With the draft three weeks away, it’s time to look closer at team needs for every NFL club.
QB: A common theme in the NFC West is quarterback-needy teams. The Seahawks’ only signal caller signed for 2011 is Charlie Whitehurst, and little hope remains of him developing into a franchise-caliber passer. Contract talks have ceased with free agent Matt Hasselbeck, who hasn’t thrown more touchdowns than interceptions since the 2007 season. It might be best for both sides to part ways. Seattle will consider a quarterback at No. 25 in the draft, particularly if Florida State’s Christian Ponder and/or TCU’s Andy Dalton are available.
OL: Russell Okung and Max Unger are the Seahawks’ only offensive linemen locked into starting positions. Incumbent center Chris Spencer and right tackle Sean Locklear are free agents, and right guard Stacy Andrews is grossly overpaid. It’s another position Seattle will consider addressing in the first round. End-of-roster fodder like Breno Giacomini, Mike Gibson, Tyler Polumbus, William Robinson, and Paul Fanaika won’t be assured of spots on the 2011 club.

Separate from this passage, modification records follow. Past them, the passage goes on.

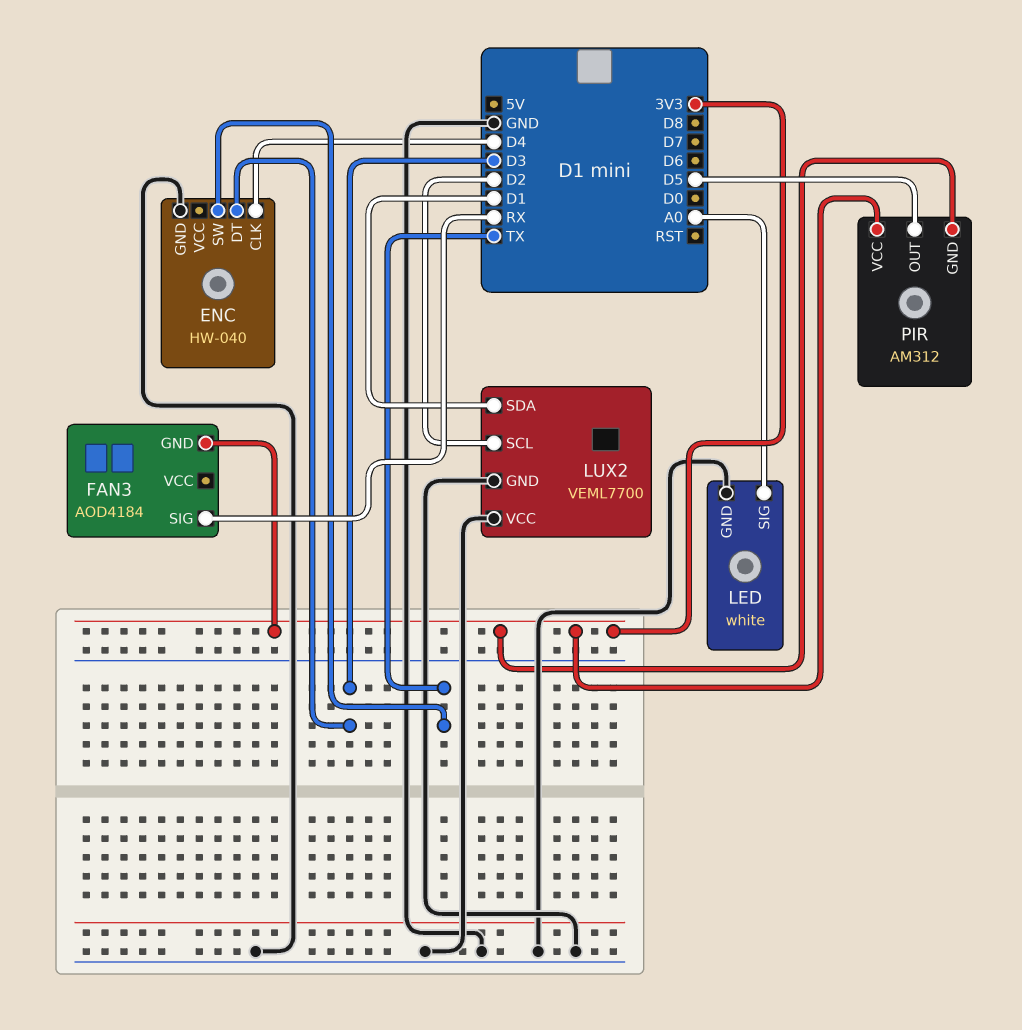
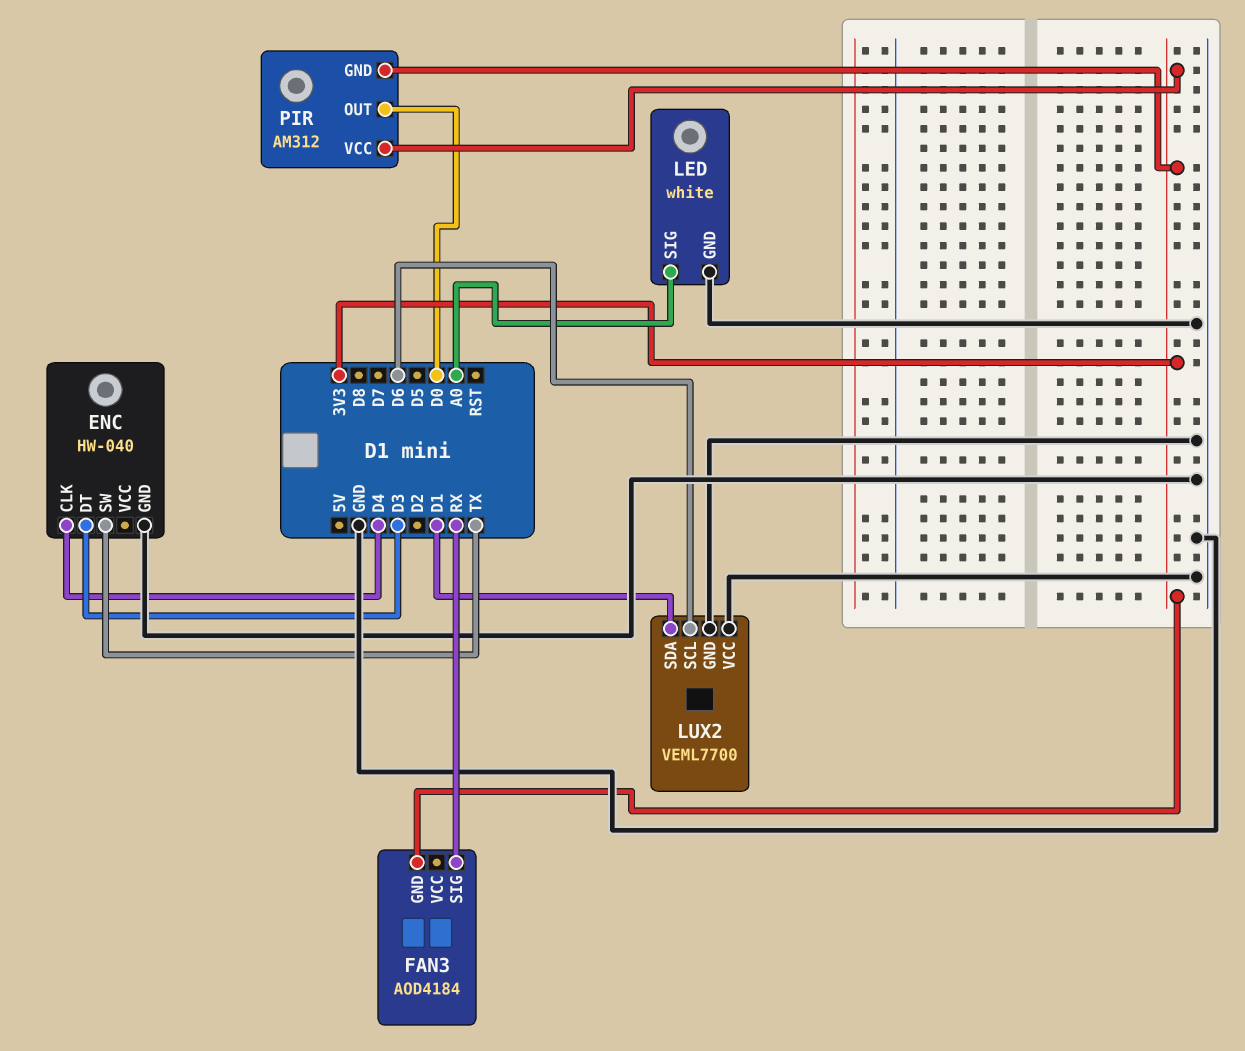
LUX2 pin SCL: D2 -> D6
PIR pin OUT: D5 -> D0

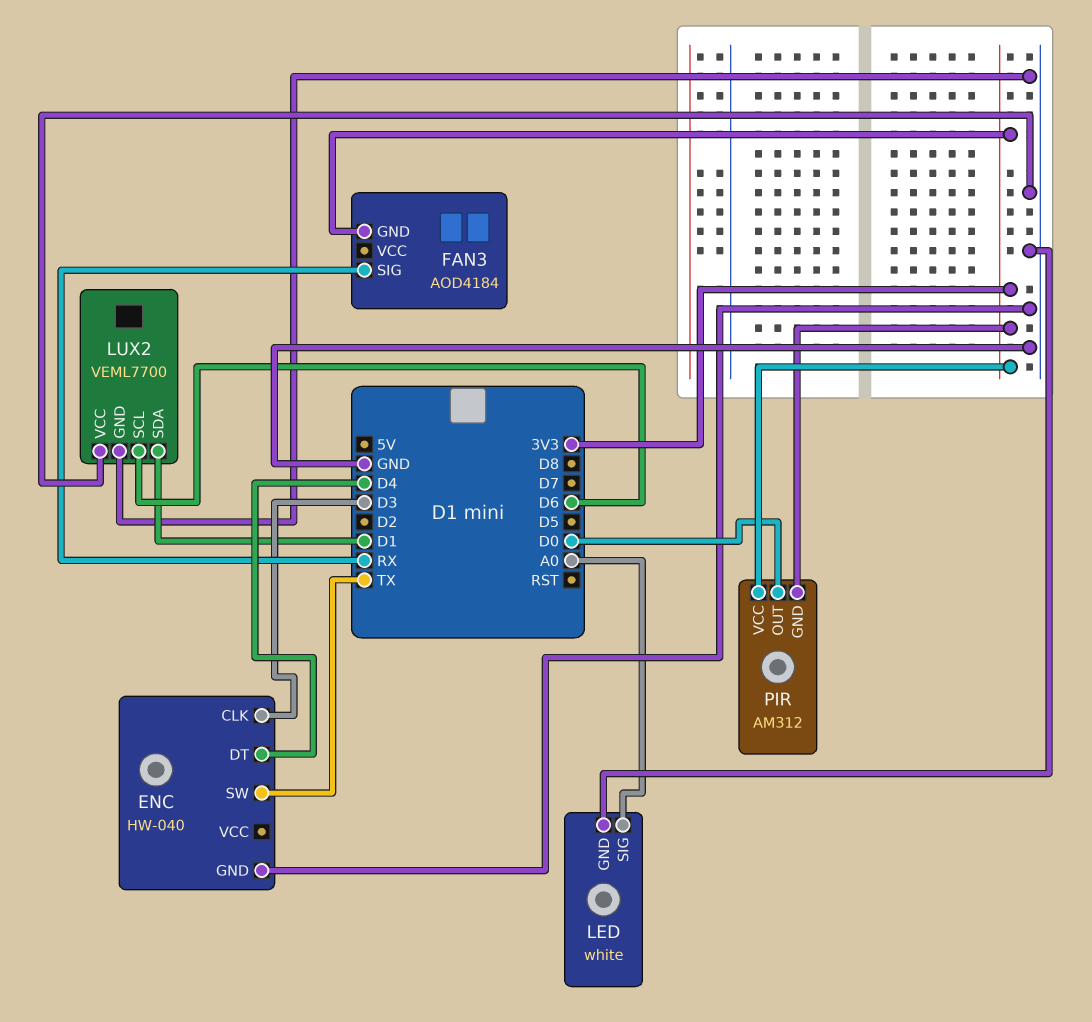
ENC pin CLK: D4 -> D3
ENC pin DT: D3 -> D4

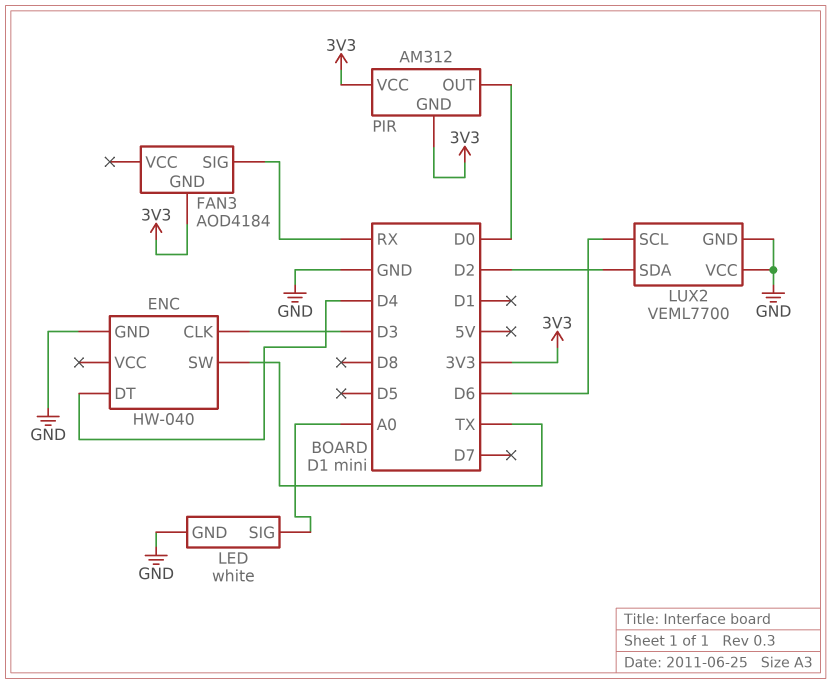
LUX2 pin SDA: D1 -> D2

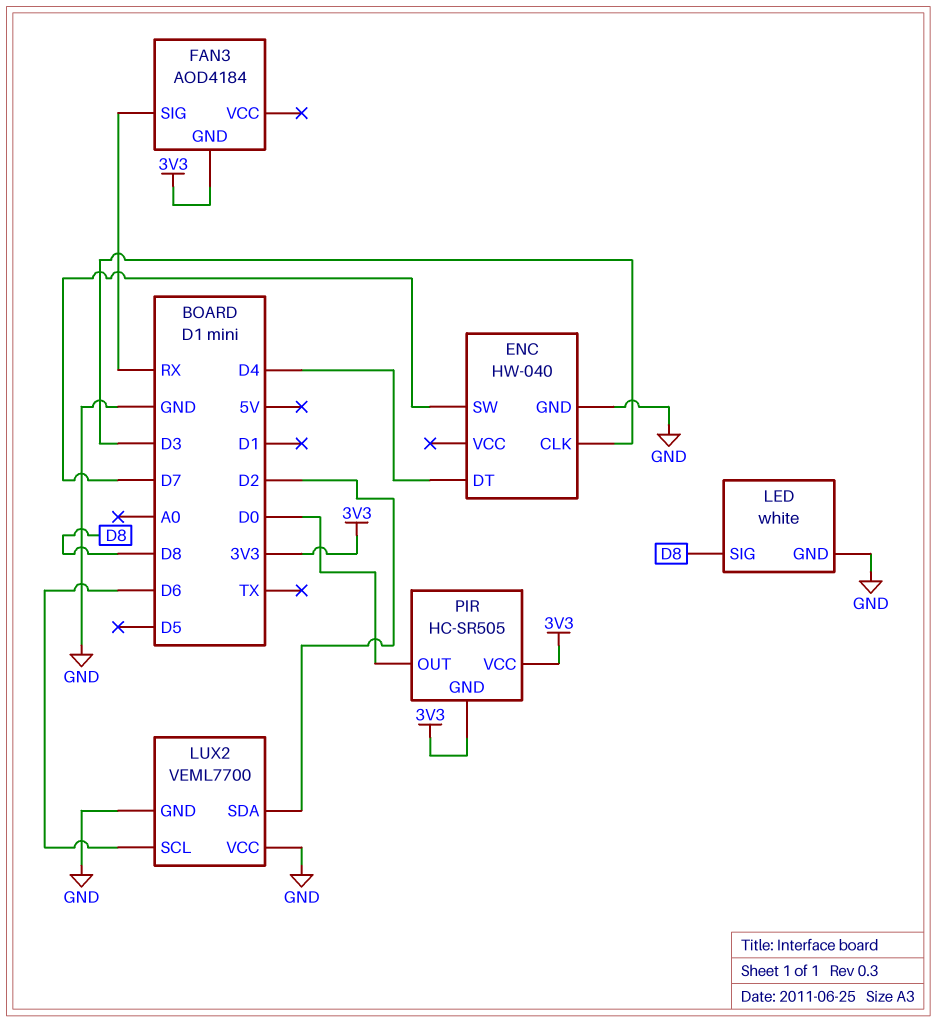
ENC pin SW: TX -> D7
LED pin SIG: A0 -> D8
PIR: AM312 -> HC-SR505

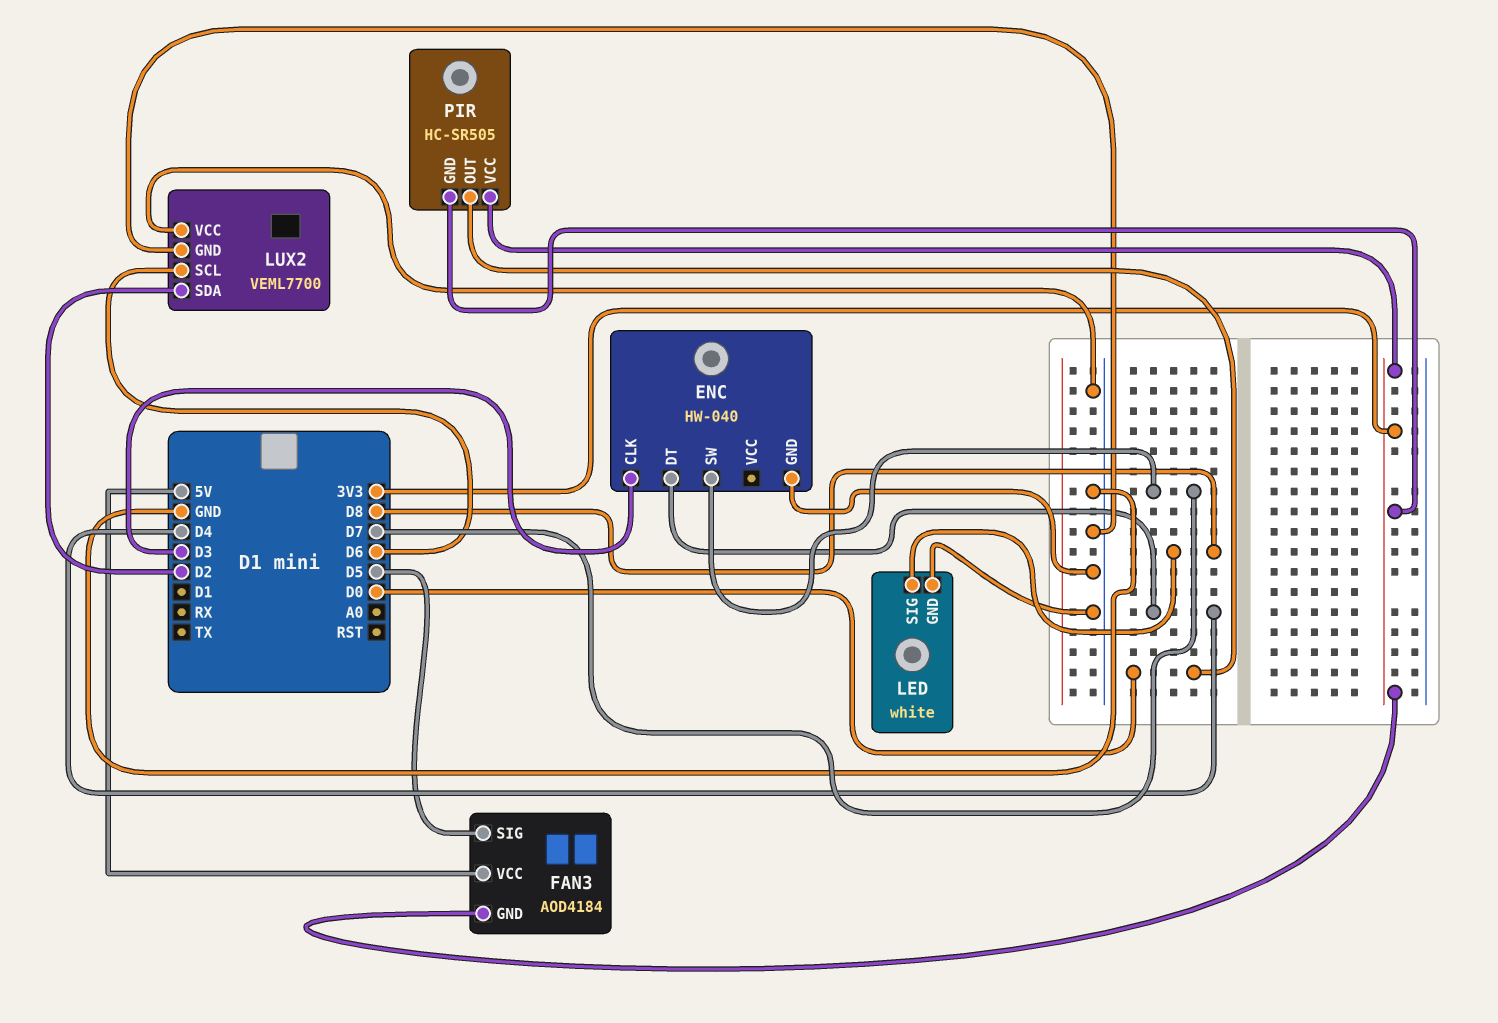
FAN3 pin SIG: RX -> D5
FAN3 pin VCC: none -> 5V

CB: The Seahawks’ pass defense was putrid last season, and trading cornerback Josh Wilson didn’t help. Only the Texans and Cowboys surrendered more passing touchdowns, and only Denver allowed more 20-plus yard completions. Seattle’s back-end woes are exacerbated by right corner Kelly Jennings and strong safety Lawyer Milloy’s free agency, combined with Marcus Trufant’s growing age and declining play. They might be able to get by with 2010 fifth-round pick Kam Chancellor in place of Milloy, but cornerback remains a major weakness.
DL: Coach Pete Carroll and defensive coordinator Gus Bradley showed the ability to get more than expected out of defensive linemen like Chris Clemons, Raheem Brock, and Red Bryant last season. That factor pushes the front four down Seattle’s list of needs, but it still needs addressing. Starting “three-technique” tackle Brandon Mebane and Brock’s contracts are up. Bryant returns from injury at left end, but the Seahawks need more pass rush inside.
Overview: Seattle’s roster has improved since Carroll and G.M. John Schneider took over last winter, but this team is still in a rebuilding phase. The Seahawks’ fluky playoff berth with a 7-9 record and advancement past the wild-card round mean nothing going forward.
Carroll has shown the ability to “coach up” players, but he remains in the process of upgrading the talent level. No singular draft pick or free agent signing will make this an above-.500 team. The Seahawks need another couple of impressive offseasons to become an NFC power.